CFTC Chairman Mike Selig said the agency will move to turn its March no-action stance on Phantom Technologies into a formal rulemaking, signaling a shift from one-time employee guidance to permanent protections across the industry for developers of non-custodial software.
Speaking at the Miami Consensus Conference on Tuesday, Selig framed the change as the next stage in an intentional sequence.
As I said before, I prefer rules, so we’ll be working on writing that down and including it in the rules very soon.
– Mike Selig
“But for starters, it’s kind of crawling, walking, running,” he added. “We want to get some clear guidelines to help these companies start developing and offering their software in the United States.”
The distinction is important because no-action letters are application-specific.
Other developers seeking the same relief must submit their own applications to the CFTC’s Market Participant Division and meet conditions identical or similar to those met by Phantom.
Formal rulemaking would automatically extend protections to any non-custodial software provider that meets the codified conditions, and would be very difficult for any future commission to undo.
Eight conditions define the threshold for no action
As mentioned by Cryptopolitan On March 17, the CFTC’s Division of Market Participants stated that it “will not recommend that the Commission take enforcement action against Phantom for its failure to register as an introducing broker,” or against certain Phantom employees for failing to register as associated persons.
The vulva is tight. Phantom does not accept or handle customer funds or digital assets.
It does not act as a counterparty, does not guarantee execution, does not solicit or accept orders for futures contracts or swaps, does not receive transaction-based compensation associated with trading activity, and its activities are limited to providing user interfaces and software tools.
Phantom may only facilitate communications with entities appropriately registered with the Commission, including futures dealers, introducing brokers and designated contract markets.
The pattern across conditions is consistent. The closer a company is to a neutral API, the less likely it is to sign up.
The closer you are to the broker’s traditional functions, the more likely registration will apply.
The Securities and Exchange Commission (SEC) takes a parallel stance toward software providers
The CFTC is not acting alone. SEC staff issued a parallel statement saying that “a person who merely provides the infrastructure or technology to allow others to engage in securities transactions will not act as an intermediary merely by doing so.”
The convergence reflects the broader shift indicated by the memorandum of understanding signed between the agencies on March 11 on harmonization, which identified cryptocurrencies among priority courses of action.
For non-custodial portfolio developers, alignment is important.
Most operate at the intersection of financial derivatives, securities, and prediction markets, meaning that phantom-style protections applied unevenly across agencies would create the same legal uncertainty that a no-action letter was supposed to resolve.
The crawl-walk-run sequence reads as an attempt to solidify protection on both sides of the jurisdictional line before either agency changes leadership.
Expectations of the market battle may reach the Supreme Court
In the same consensus letter, Selig said the CFTC’s authority over prediction markets continues to be under attack by government regulators.
The agency has sued the states of Wisconsin, Illinois, Arizona, Connecticut and New York over state-level attempts to ban or restrict event contracts on gambling and gaming law grounds.
We expect these matters to reach the Supreme Court.
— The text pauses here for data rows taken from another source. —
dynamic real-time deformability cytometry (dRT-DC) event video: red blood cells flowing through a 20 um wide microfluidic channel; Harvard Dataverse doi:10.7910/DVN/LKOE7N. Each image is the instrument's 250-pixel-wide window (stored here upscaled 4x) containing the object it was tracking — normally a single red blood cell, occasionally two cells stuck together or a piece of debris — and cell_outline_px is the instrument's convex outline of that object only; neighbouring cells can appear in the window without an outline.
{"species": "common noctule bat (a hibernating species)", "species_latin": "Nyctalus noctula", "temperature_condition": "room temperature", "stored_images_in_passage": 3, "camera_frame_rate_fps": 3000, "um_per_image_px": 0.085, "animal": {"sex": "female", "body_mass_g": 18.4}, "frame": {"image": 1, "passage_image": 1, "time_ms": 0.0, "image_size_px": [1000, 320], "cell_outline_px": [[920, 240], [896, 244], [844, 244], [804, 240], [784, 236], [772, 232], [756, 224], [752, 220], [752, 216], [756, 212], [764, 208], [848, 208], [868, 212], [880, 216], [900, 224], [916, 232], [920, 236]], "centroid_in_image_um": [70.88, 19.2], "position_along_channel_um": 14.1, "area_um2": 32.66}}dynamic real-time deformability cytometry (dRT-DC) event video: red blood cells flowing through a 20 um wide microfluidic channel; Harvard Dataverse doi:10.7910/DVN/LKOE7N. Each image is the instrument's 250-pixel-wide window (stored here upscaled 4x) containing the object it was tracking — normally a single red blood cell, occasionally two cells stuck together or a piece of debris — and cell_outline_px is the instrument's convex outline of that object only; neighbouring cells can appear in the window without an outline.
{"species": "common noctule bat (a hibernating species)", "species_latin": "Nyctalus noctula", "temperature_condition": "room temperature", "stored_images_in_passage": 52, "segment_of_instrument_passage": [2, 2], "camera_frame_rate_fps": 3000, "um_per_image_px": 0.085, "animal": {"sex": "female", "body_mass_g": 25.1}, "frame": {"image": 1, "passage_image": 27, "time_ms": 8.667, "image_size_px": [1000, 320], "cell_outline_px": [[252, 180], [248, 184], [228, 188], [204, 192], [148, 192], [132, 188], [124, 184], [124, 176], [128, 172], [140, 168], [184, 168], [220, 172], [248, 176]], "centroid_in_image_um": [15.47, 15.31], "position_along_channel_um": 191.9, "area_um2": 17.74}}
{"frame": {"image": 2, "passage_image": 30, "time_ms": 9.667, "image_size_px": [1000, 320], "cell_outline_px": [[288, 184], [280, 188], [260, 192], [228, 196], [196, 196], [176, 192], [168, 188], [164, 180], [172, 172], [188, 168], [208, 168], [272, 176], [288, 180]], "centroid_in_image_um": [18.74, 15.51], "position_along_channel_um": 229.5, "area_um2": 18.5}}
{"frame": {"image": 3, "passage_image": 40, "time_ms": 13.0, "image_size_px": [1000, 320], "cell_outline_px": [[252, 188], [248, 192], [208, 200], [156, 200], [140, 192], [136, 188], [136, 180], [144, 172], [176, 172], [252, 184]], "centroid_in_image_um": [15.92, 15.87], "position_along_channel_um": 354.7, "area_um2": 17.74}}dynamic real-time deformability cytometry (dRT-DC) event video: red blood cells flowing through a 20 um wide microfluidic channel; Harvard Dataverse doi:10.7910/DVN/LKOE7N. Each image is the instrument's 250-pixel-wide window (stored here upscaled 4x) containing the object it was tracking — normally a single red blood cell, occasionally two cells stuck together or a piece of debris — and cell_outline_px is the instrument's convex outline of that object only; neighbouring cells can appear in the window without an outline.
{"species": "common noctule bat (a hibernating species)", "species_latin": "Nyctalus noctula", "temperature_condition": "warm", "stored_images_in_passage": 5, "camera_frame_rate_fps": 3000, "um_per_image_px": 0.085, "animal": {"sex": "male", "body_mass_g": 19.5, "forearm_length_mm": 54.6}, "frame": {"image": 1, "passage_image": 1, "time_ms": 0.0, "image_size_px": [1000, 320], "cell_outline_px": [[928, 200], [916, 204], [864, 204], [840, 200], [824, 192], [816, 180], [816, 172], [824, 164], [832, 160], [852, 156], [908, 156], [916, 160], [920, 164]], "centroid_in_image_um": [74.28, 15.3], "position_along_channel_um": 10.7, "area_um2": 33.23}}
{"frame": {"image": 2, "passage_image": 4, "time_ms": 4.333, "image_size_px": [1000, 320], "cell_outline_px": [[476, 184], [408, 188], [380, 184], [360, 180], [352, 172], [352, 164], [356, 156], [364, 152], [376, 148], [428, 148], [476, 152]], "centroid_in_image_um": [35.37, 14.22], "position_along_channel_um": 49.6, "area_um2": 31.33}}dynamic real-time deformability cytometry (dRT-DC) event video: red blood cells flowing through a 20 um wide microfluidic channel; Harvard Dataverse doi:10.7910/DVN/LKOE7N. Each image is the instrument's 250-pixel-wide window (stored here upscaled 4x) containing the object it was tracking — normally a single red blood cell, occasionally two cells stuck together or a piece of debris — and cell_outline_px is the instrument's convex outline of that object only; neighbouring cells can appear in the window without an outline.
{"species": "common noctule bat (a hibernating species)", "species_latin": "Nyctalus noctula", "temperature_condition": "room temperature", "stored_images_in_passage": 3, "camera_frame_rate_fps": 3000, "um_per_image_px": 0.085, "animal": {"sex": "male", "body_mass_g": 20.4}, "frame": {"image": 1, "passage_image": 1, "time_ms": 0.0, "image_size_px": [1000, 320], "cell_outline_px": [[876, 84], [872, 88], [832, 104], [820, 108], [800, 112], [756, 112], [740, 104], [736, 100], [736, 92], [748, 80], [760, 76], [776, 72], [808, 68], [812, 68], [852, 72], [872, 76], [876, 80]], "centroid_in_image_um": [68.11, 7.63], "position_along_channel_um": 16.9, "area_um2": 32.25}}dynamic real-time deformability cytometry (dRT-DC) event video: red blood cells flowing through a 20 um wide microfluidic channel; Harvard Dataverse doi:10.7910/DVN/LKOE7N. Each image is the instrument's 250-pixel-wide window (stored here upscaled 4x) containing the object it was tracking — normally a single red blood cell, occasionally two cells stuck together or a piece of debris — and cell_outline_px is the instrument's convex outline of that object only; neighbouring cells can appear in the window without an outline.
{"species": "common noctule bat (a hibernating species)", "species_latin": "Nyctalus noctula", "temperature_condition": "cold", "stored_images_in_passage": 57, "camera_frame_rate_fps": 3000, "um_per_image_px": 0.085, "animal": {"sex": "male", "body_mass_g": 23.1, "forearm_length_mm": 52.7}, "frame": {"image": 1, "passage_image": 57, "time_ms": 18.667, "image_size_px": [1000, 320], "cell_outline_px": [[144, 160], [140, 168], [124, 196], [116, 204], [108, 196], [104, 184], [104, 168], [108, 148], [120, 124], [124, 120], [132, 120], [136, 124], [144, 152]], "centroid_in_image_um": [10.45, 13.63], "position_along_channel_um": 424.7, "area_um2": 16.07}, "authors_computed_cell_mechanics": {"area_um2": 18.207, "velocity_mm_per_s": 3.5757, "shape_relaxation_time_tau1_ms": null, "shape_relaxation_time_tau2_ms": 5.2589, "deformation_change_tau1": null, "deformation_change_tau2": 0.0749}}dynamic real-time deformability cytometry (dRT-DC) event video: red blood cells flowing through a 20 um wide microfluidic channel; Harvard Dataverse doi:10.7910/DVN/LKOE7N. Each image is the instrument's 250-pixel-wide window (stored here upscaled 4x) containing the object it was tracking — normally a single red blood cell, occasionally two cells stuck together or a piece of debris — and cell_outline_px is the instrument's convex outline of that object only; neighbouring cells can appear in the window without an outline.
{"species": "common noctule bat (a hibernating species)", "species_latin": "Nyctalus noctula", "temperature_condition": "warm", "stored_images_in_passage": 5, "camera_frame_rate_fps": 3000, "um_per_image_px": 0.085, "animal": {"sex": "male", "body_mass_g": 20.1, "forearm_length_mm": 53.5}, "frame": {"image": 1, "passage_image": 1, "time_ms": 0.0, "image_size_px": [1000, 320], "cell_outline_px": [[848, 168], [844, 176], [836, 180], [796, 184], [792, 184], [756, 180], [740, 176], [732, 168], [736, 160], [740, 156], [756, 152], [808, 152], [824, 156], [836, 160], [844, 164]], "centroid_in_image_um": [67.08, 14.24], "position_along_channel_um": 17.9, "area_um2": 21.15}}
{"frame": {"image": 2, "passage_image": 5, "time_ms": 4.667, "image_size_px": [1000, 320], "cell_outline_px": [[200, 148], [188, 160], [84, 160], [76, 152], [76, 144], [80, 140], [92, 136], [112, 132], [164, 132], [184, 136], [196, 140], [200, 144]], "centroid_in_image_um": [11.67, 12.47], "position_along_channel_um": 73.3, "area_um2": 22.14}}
We will continue to file lawsuits when we believe these matters exceed our authority.
– Mike Selig
The two regulatory paths identified by Selig run in parallel. Establishing codified rules around non-custodial software protection is intended to give developers certainty about what they can offer.
The federal preemption lawsuit over prediction markets aims to defend the jurisdiction of the CFTC against state opposition.
Both rely on the same structural argument: it is the CFTC, not state regulators or competing federal agencies, that has the authority to set the rules for the structure of the cryptocurrency market in the United States.
The next formal step will be a notice of proposed rulemaking, followed by a public comment period.
Selig did not provide a timeline beyond “very soon.”